### Excerpted passage:
==============================

These two cases demonstrate that the range of awards has increased: but since their facts are not known they cannot serve as benchmarks for the present case. I was also shown the cases of Tuttle (86135/1) (£1000 in respect of an incorrect NHS quotation) and Payne (PO-107) (£2500 in the context of a decision to retire early based on an inaccurate pension estimate). These are illustrations of the outcome of the process, but do not stand for any rule or principle.
(a) The Deputy Pensions Ombudsman appears to have found only one instance of maladministration (which was sufficient to raise the issue of financial loss, but must also have influenced the measure of compensation for non-financial loss):
(b) The number of instances of maladministration is material to the likely level of distress:
(c) An analysis of the evidence shows a chain of pension estimates and summaries of position each of which overlooks the need to serve for five years in an SCS post immediately before retirement, and each of which amounts to an instance of maladministration:
(d) These estimates include an original and a corrected statement (by letter from Mr Ashton) in May 2014; the corrective letter, which was probably received before the form AW8 was sent, makes it factually incorrect to say that Mrs Smith could not have relied on the May pension estimate because she queried it:
(e) The distress at learning that the information provided over a 6 year period (ending immediately before retirement) has been inaccurate (because the pension at the intended retirement age is reduced not preserved) is likely to be of a different order from that occasioned by a single instance:
(f) There was a period of about 4 months in which Mrs Smith's entitlement to a full or reduced pension was the subject of debate between those responsible for her pension which prolonged the period of distress and uncertainty:
(g) The level of offer made by Sheffield Teaching demonstrates an employer's understanding of the level and duration of distress (though it undoubtedly includes other elements):
(h) An award of £500 (effectively, the starting point for awards) must in these circumstances embody an error of fact and/or of principle.

==============================

### Material supplied:
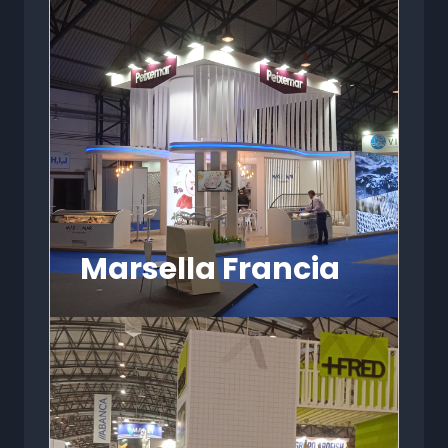
Marsella Francia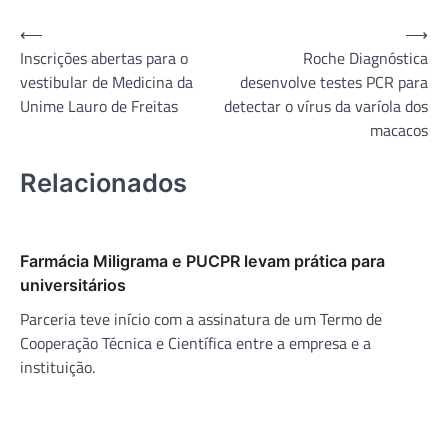
Navegação
⟵
⟶
Inscrições abertas para o
Roche Diagnóstica
de
vestibular de Medicina da
desenvolve testes PCR para
Post
Unime Lauro de Freitas
detectar o vírus da varíola dos
macacos
Relacionados
Farmácia Miligrama e PUCPR levam prática para
universitários
Parceria teve início com a assinatura de um Termo de
Cooperação Técnica e Científica entre a empresa e a
instituição.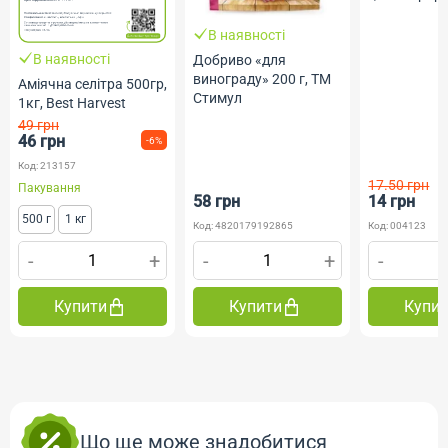
В наявності
В наявності
Добриво «для
винограду» 200 г, ТМ
Аміячна селітра 500гр,
Стимул
1кг, Best Harvest
49 грн
46 грн
-6%
Код: 213157
17.50 грн
Пакування
58 грн
14 грн
500 г
1 кг
Код: 4820179192865
Код: 004123
-
+
-
+
-
Купити
Купити
Купи
Що ще може знадобитися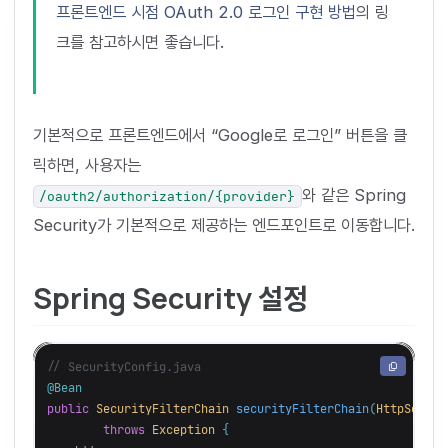
프론트엔드 시점 OAuth 2.0 로그인 구현 방법
의 링
크를 참고하시면 좋습니다.
기본적으로 프론트엔드에서 “Google로 로그인” 버튼을 클
릭하면, 사용자는
와 같은 Spring
/oauth2/authorization/{provider}
Security가 기본적으로 제공하는 엔드포인트로 이동합니다.
Spring Security 설정
// SecurityConfig.java
@Bean
public
SecurityFilterChain
securityFilterChain
(
HttpSecuri
throws
Exception
{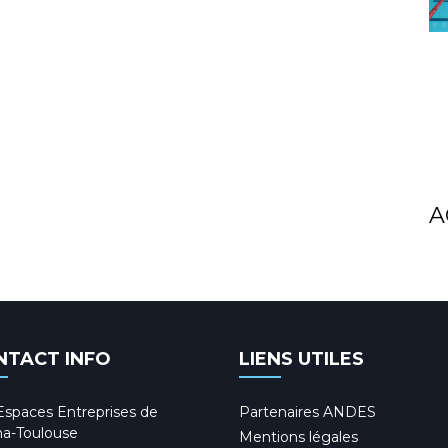
A
NTACT INFO
LIENS UTILES
Espaces Entreprises de
Partenaires ANDES
a-Toulouse
Mentions légales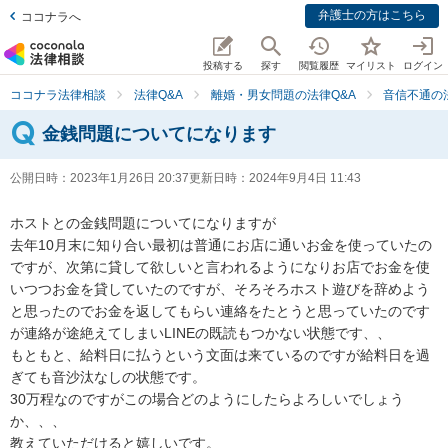
弁護士の方はこちら
ココナラへ
投稿する
探す
閲覧履歴
マイリスト
ログイン
ココナラ法律相談
法律Q&A
離婚・男女問題の法律Q&A
音信不通の
金銭問題についてになります
公開日時：
2023年1月26日 20:37
更新日時：
2024年9月4日 11:43
ホストとの金銭問題についてになりますが

去年10月末に知り合い最初は普通にお店に通いお金を使っていたの
ですが、次第に貸して欲しいと言われるようになりお店でお金を使
いつつお金を貸していたのですが、そろそろホスト遊びを辞めよう
と思ったのでお金を返してもらい連絡をたとうと思っていたのです
が連絡が途絶えてしまいLINEの既読もつかない状態です、、

もともと、給料日に払うという文面は来ているのですが給料日を過
ぎても音沙汰なしの状態です。

30万程なのですがこの場合どのようにしたらよろしいでしょう
か、、、

教えていただけると嬉しいです。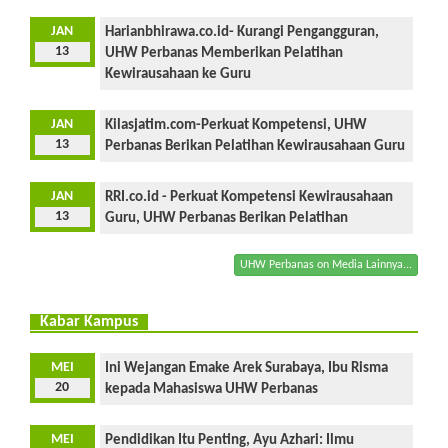
JAN
Harianbhirawa.co.id- Kurangi Pengangguran,
13
UHW Perbanas Memberikan Pelatihan
Kewirausahaan ke Guru
JAN
Kilasjatim.com-Perkuat Kompetensi, UHW
13
Perbanas Berikan Pelatihan Kewirausahaan Guru
JAN
RRI.co.id - Perkuat Kompetensi Kewirausahaan
13
Guru, UHW Perbanas Berikan Pelatihan
UHW Perbanas on Media Lainnya...
Kabar Kampus
MEI
Ini Wejangan Emake Arek Surabaya, Ibu Risma
20
kepada Mahasiswa UHW Perbanas
MEI
Pendidikan Itu Penting, Ayu Azhari: Ilmu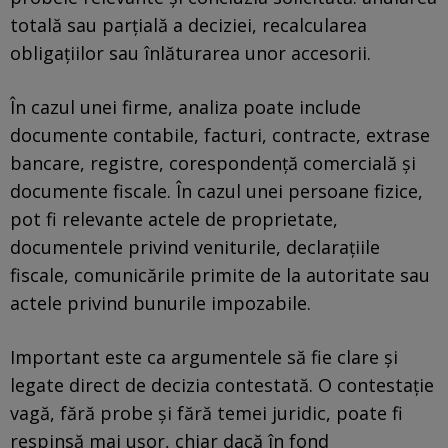
totală sau parțială a deciziei, recalcularea
obligațiilor sau înlăturarea unor accesorii.
În cazul unei firme, analiza poate include
documente contabile, facturi, contracte, extrase
bancare, registre, corespondență comercială și
documente fiscale. În cazul unei persoane fizice,
pot fi relevante actele de proprietate,
documentele privind veniturile, declarațiile
fiscale, comunicările primite de la autoritate sau
actele privind bunurile impozabile.
Important este ca argumentele să fie clare și
legate direct de decizia contestată. O contestație
vagă, fără probe și fără temei juridic, poate fi
respinsă mai ușor, chiar dacă în fond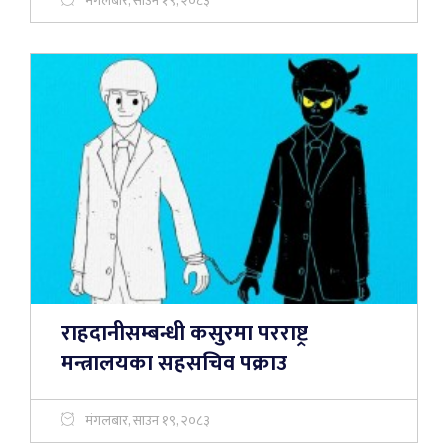
मंगलबार, साउन १९, २०८३
राहदानीसम्बन्धी कसुरमा परराष्ट्र
मन्त्रालयका सहसचिव पक्राउ
मंगलबार, साउन १९, २०८३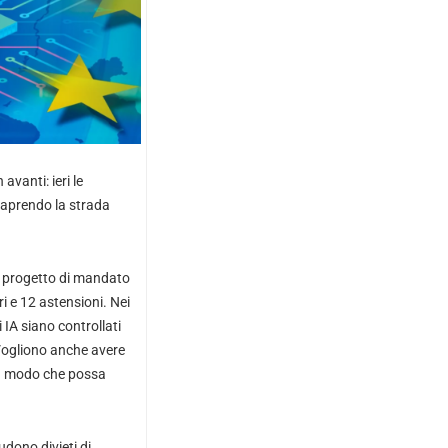
avanti: ieri le
 aprendo la strada
un progetto di mandato
ri e 12 astensioni. Nei
IA siano controllati
. Vogliono anche avere
 in modo che possa
udono divieti di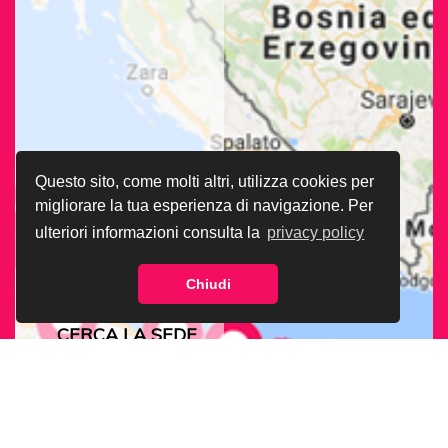
Questo sito, come molti altri, utilizza cookies per
migliorare la tua esperienza di navigazione. Per
ulteriori informazioni consulta la
privacy policy
Chiudi
CERCA LA SEDE
ARCIGAY PIÙ
VICINA A TE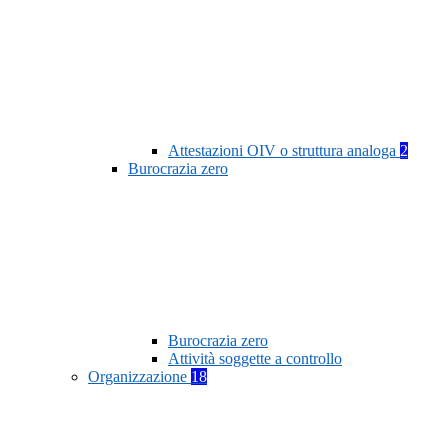
Attestazioni OIV o struttura analoga
2
Burocrazia zero
Burocrazia zero
Attività soggette a controllo
Organizzazione
18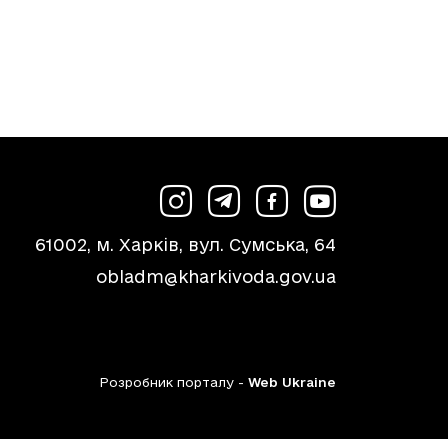
61002, м. Харків, вул. Сумська, 64
obladm@kharkivoda.gov.ua
Розробник порталу -
Web Ukraine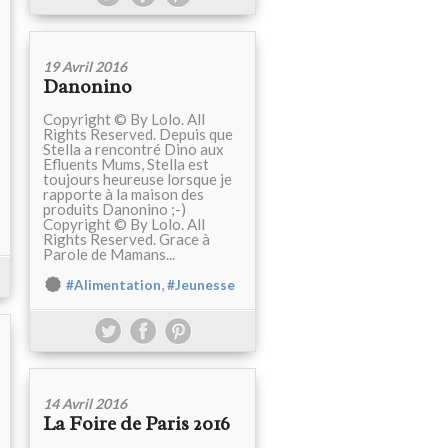
19 Avril 2016
Danonino
Copyright © By Lolo. All
Rights Reserved. Depuis que
Stella a rencontré Dino aux
Efluents Mums, Stella est
toujours heureuse lorsque je
rapporte à la maison des
produits Danonino ;-)
Copyright © By Lolo. All
Rights Reserved. Grace à
Parole de Mamans...
,
#Alimentation
#Jeunesse
14 Avril 2016
La Foire de Paris 2016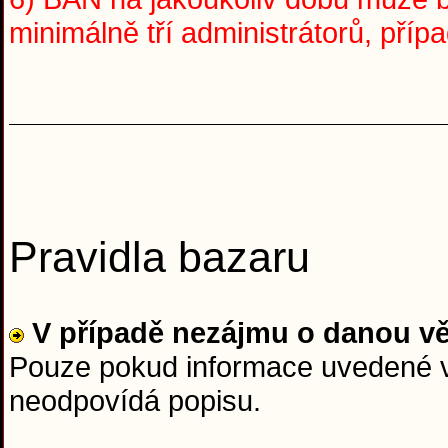
minimálně tří administrátorů, pří
Pravidla bazaru
V případě nezájmu o danou v
Pouze pokud informace uvedené v 
neodpovídá popisu.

==============================

### Task:
Answer these questions from the excerpted passage:
1. In the Tuttle case, what amount was awarded, and in respect of what?
2. For roughly how long was Mrs Smith's entitlement to a full or reduced pension debated?
3. Who sent the corrective letter in May 2014?

### Written reply:
1. £1000, in respect of an incorrect NHS quotation.
2. About 4 months.
3. Mr Ashton.